_SOURCE MATERIAL:_
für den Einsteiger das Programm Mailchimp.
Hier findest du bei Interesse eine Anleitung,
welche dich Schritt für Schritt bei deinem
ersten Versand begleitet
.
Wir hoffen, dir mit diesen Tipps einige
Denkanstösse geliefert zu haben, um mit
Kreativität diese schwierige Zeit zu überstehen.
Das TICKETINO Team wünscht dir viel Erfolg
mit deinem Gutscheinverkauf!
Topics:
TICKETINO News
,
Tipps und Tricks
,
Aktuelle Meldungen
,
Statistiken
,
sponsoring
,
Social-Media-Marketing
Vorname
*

_TASK TO COMPLETE:_ Copy everything from the start of the records down to the line containing "Denkanstösse geliefert zu haben, um mit", substituting "Beschreibung" for "Anleitung" and changing nothing else.

_TASK OUTPUT:_
für den Einsteiger das Programm Mailchimp.
Hier findest du bei Interesse eine Beschreibung,
welche dich Schritt für Schritt bei deinem
ersten Versand begleitet
.
Wir hoffen, dir mit diesen Tipps einige
Denkanstösse geliefert zu haben, um mit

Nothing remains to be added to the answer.